▶ **Assignment**
Omit any picture, and return the remaining data exactly as written.

Data for review section start

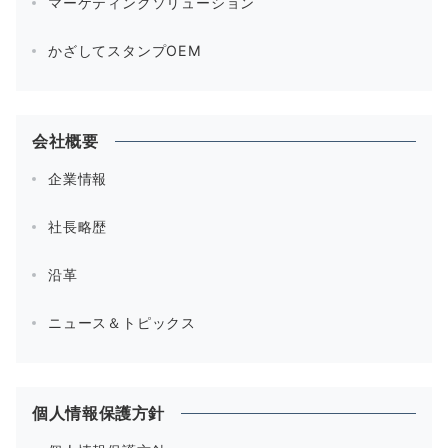
マーケティングソリューション
かざしてスタンプOEM
会社概要
企業情報
社長略歴
沿革
ニュース＆トピックス
個人情報保護方針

Data for review section end

▶ **Answer to the problem**
マーケティングソリューション
かざしてスタンプOEM
会社概要
企業情報
社長略歴
沿革
ニュース＆トピックス
個人情報保護方針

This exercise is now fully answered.